Level 3: What complex comprehensive skills should a student be able to apply in real-life scenarios?

By the end of the course, the students should be able to ...

  • To understand the problems related to statistical analysis of data.
  • To apply theoretical statistics in real-life via computer simulations and thereby confirm or reject the correctness of the theoretical concepts.
  • To identify the correct statistical methods that needs to be applied to data in order to solve the given tasks in real-life.
  • To be able to generate and run experiments on random data samples.

Grading

Course grading range

Grade Range Description of performance
A. Excellent 85-100 -
B. Good 70-84 -
C. Satisfactory 50-69 -
D. Poor 0-49 -

Minimum Requirements For Passing The Course

There are two requirements for passing this course:.

  1. You must have at least 50% on the Final Exam.
  2. You must have at least 50% of the overall grade.

Course activities and grading breakdown

Activity Type Percentage of the overall course grade
Quiz/Assignment during each lecture (weekly evaluations) 20
Labs classes (weekly evaluations) 20
Midterm 20
Final exam 40


Plagiarism Rules

  • If a student submits a solution to a weekly assignment/quiz and/or lab that is identical to the one submitted from another student, then both students will obtain the maximum points for this task but with the negative sign.

Recommendations for students on how to succeed in the course

  • Watch the video lecture and read the lecture notes before coming to the onsite lectures and to the labs.
  • Attend the onsite lectures and questions related to parts of the material that you find unclear.
  • Submit solutions to the weekly quizzes.
  • Submit the weekly lab reports.
  • Prepare seriously for the midterm exam.
  • Prepare seriously for the final exam.

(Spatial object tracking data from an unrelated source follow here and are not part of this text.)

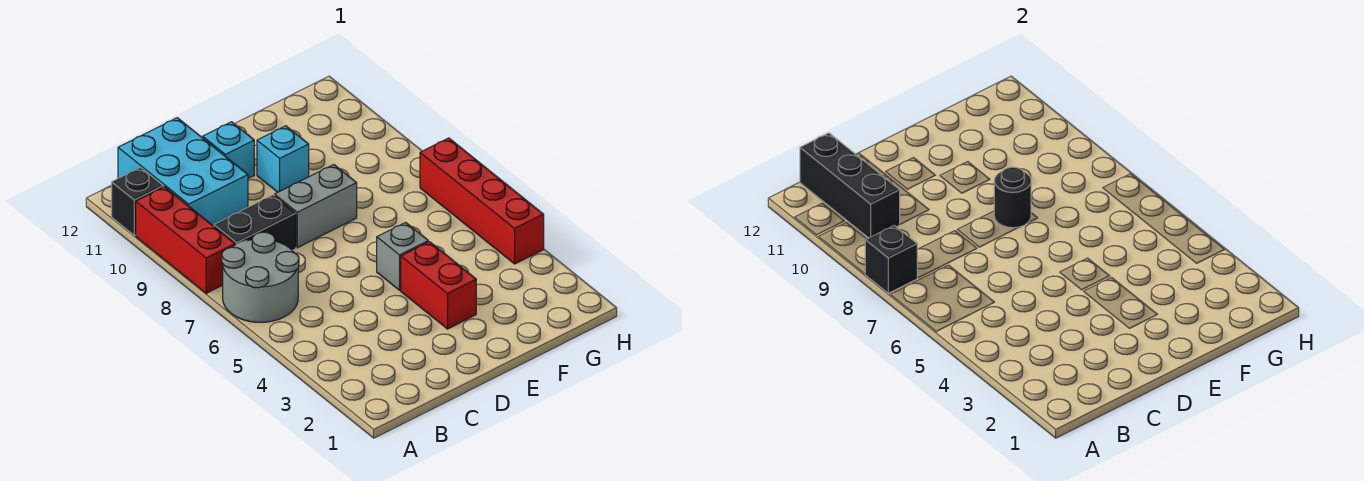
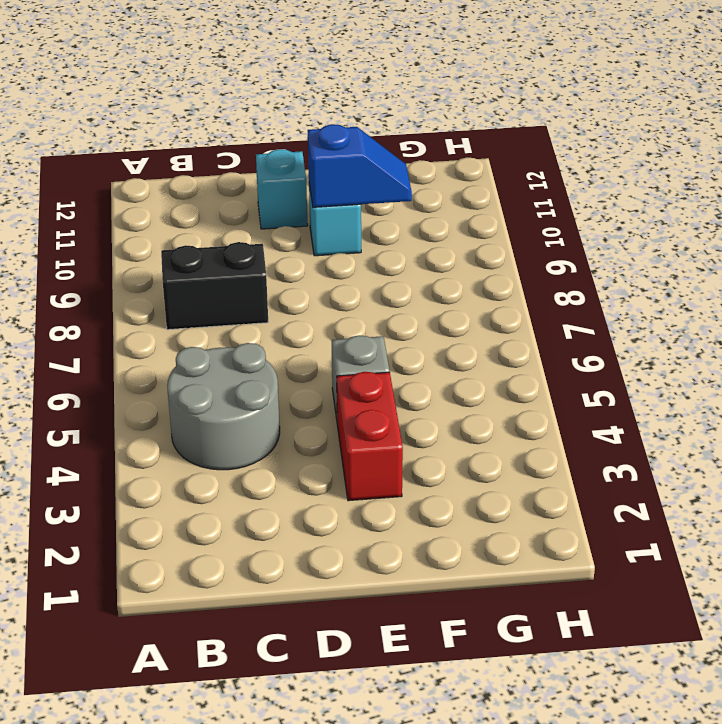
grey round brick B4:C5 level 1 -> grey round brick A6:B7 level 1
blue slope E10:F10 level 2 top E -> none
none -> red brick A8:A10 level 1
none -> black brick A11 level 1
none -> cyan brick B10:C12 level 1

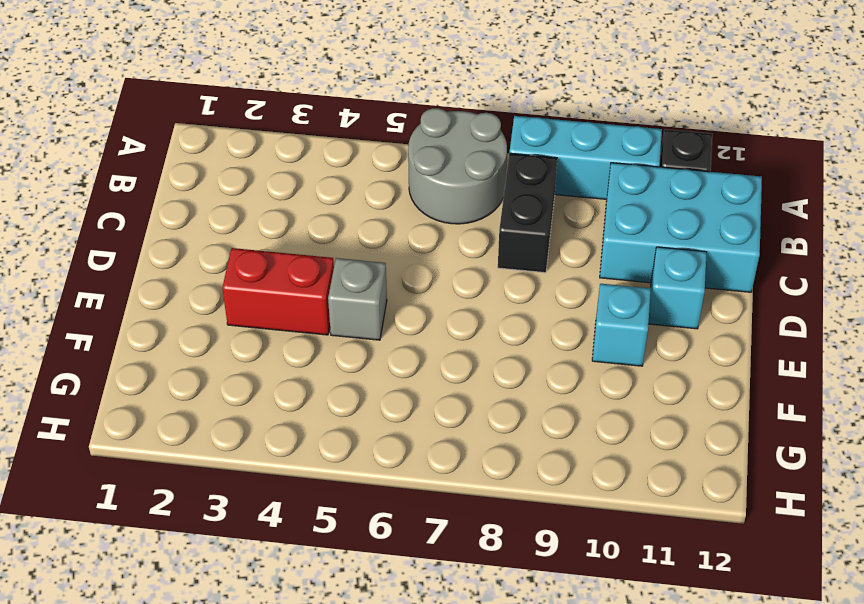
cyan brick A8:A10 level 1 -> red brick A8:A10 level 1
none -> grey brick D8:E8 level 1
none -> red brick H4:H7 level 1
none -> black brick A8 level 2

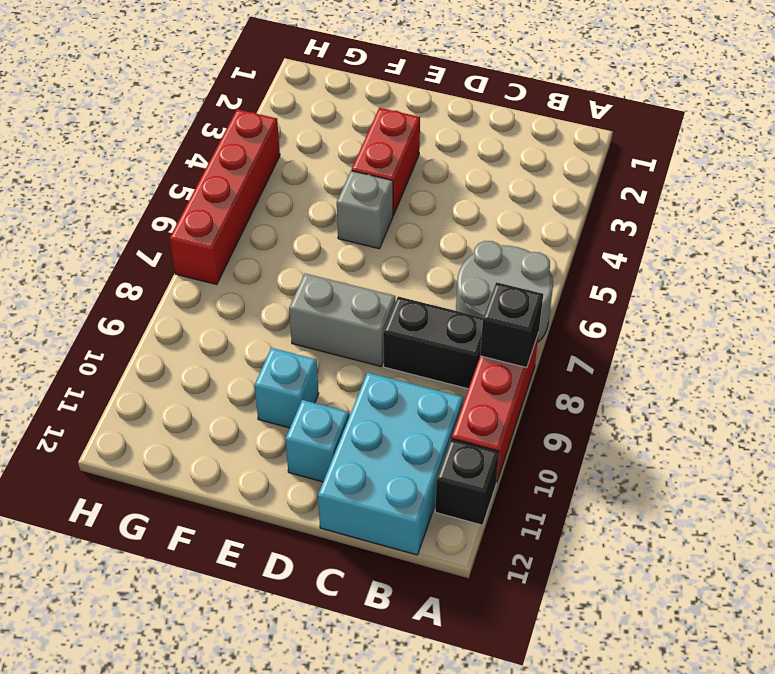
none -> black brick B10:B12 level 2
none -> black round brick E8 level 2

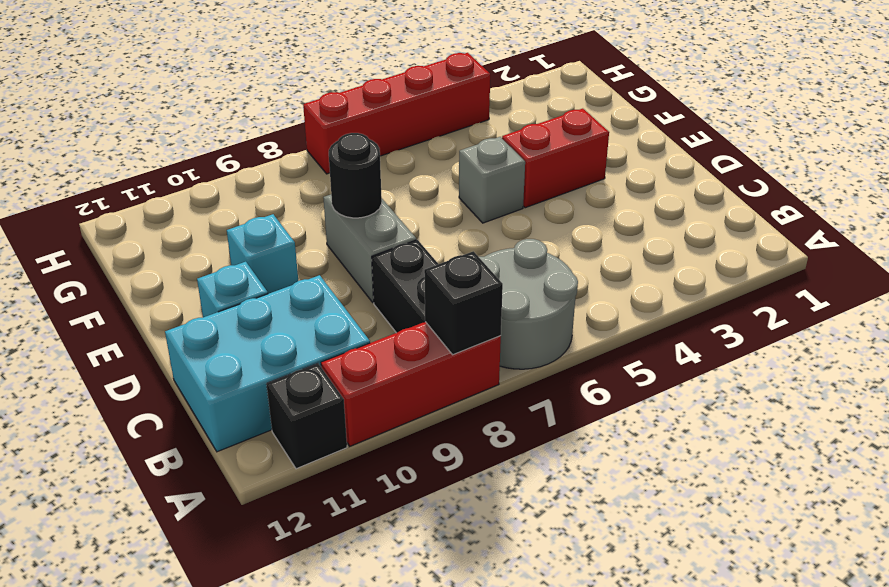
none -> black brick B10:B12 level 2

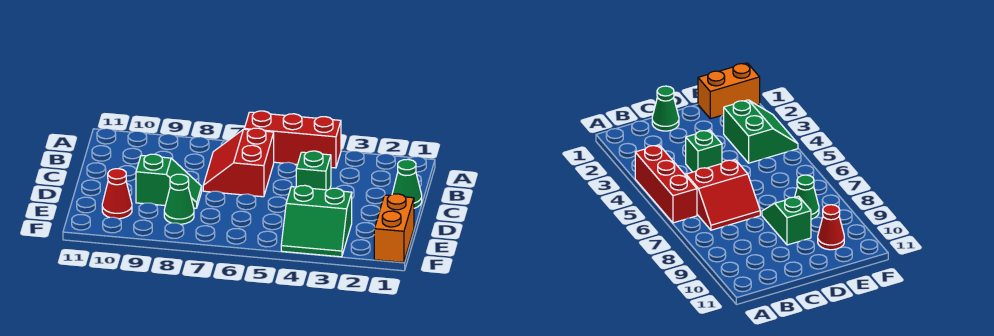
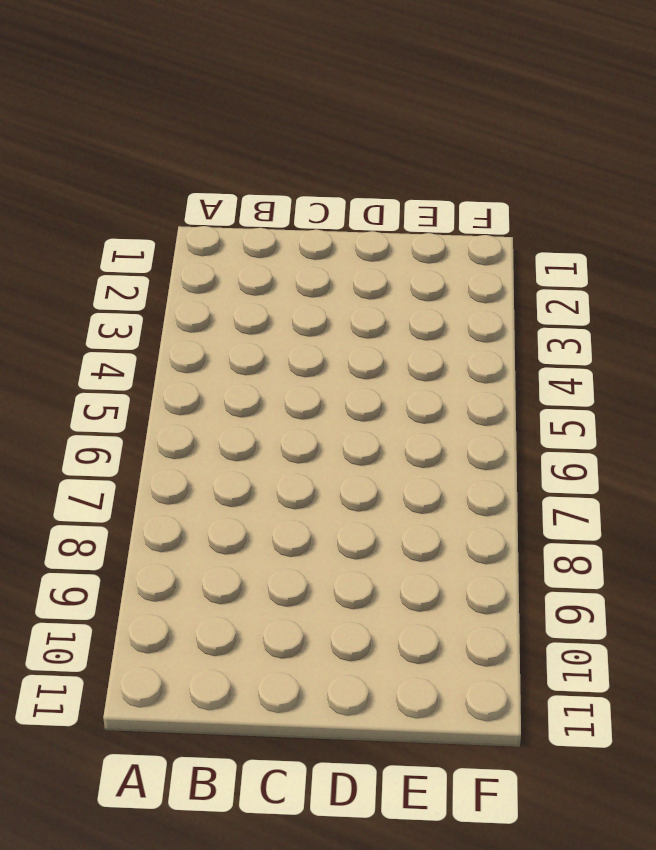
none -> red brick A4:A6 level 1
none -> red slope B6:C7 level 1 top 6

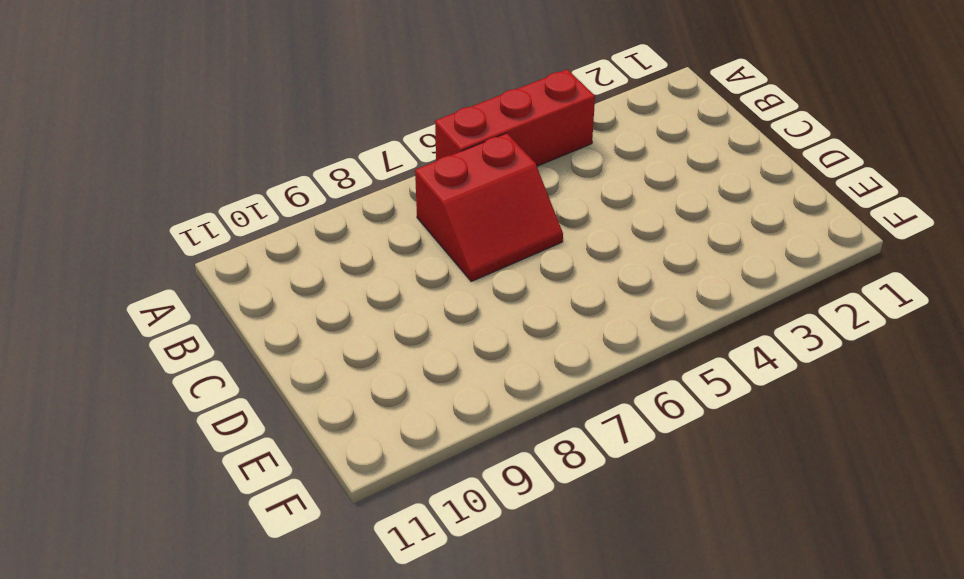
red slope B6:C7 level 1 top B -> red slope B6:C7 level 1 top 6
none -> green cone C1 level 1
none -> green brick C4 level 1

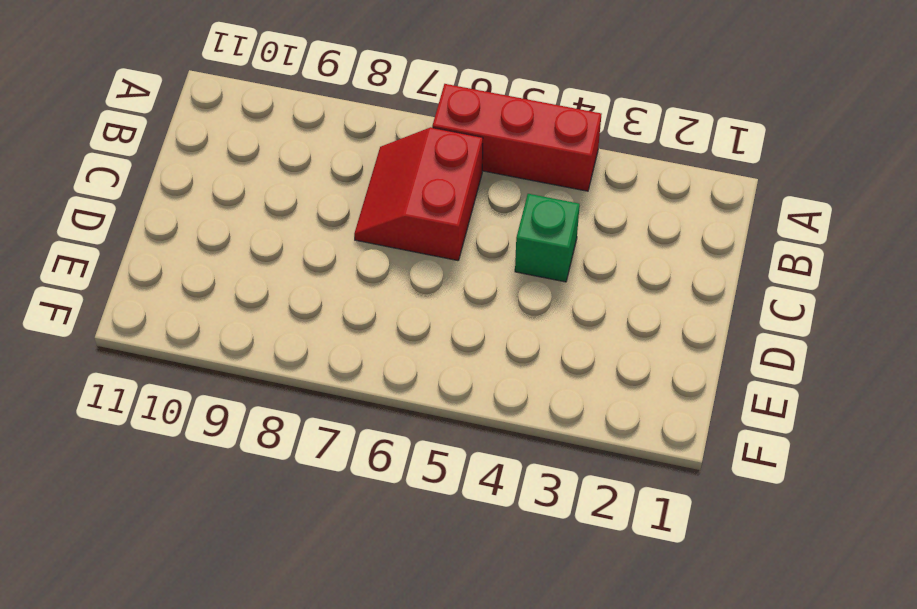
none -> green cone C1 level 1
none -> green slope D8:D9 level 1 top 9

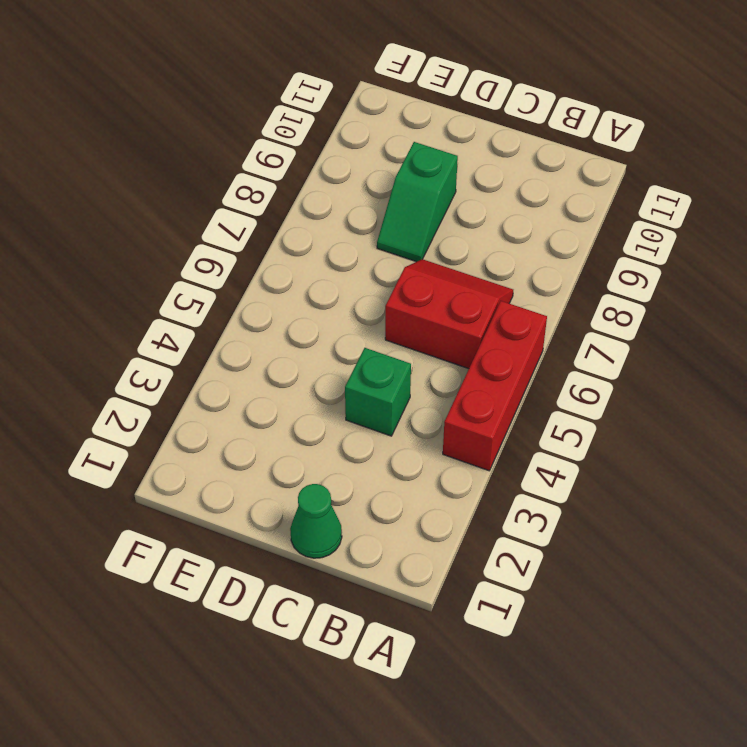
none -> orange brick E1:F1 level 1
none -> green slope E3:F4 level 1 top E

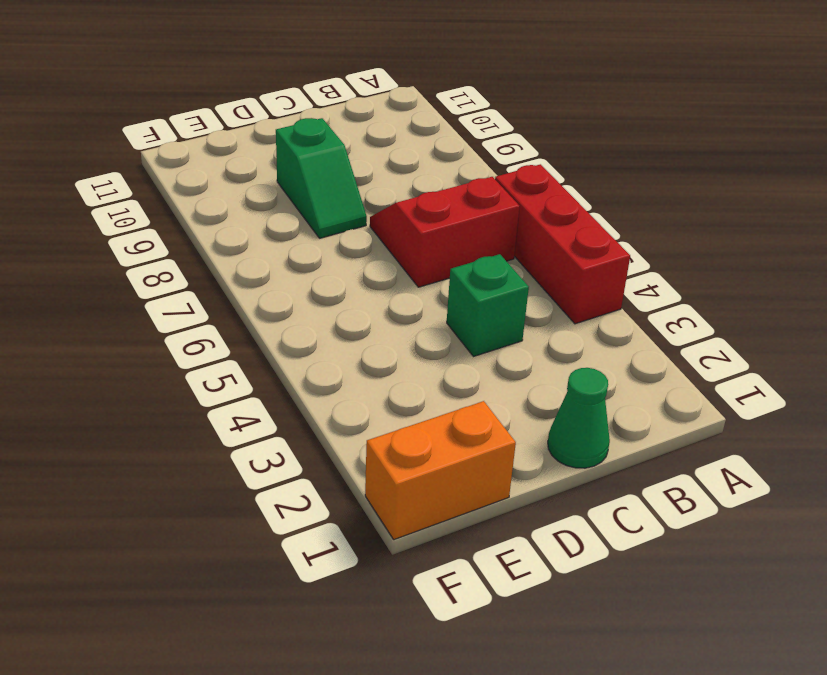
none -> green slope E3:F4 level 1 top E
none -> green cone E8 level 1

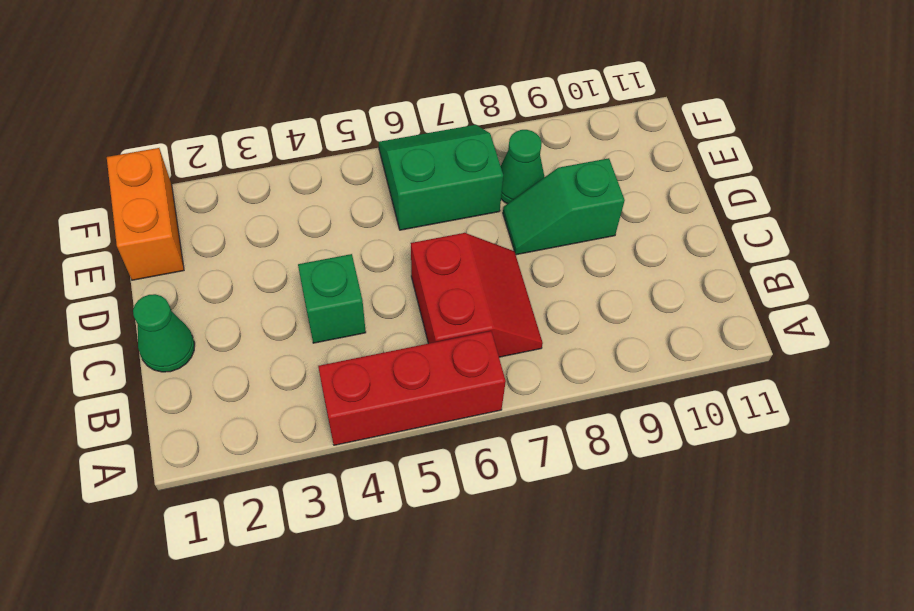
green slope E6:F7 level 1 top E -> green slope E3:F4 level 1 top E
none -> red cone E10 level 1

Resources, literature and reference materials

Open access resources

  • The lecture notes and the video lectures provided via Moodle are sufficient for passing this course with grade A.

Software and tools used within the course

  • You can use any software by your choice to perform the lab tasks.

Teaching Methodology: Methods, techniques, & activities

Formative Assessment and Course Activities

Ongoing performance assessment

The performance will be assessed via weekly quizzes and weekly labs.

Final assessment

The final assessment is in a written form. You mast have at least 50% on the final exam to pass the course.

The retake exam

The retake of the exam will be in a written form.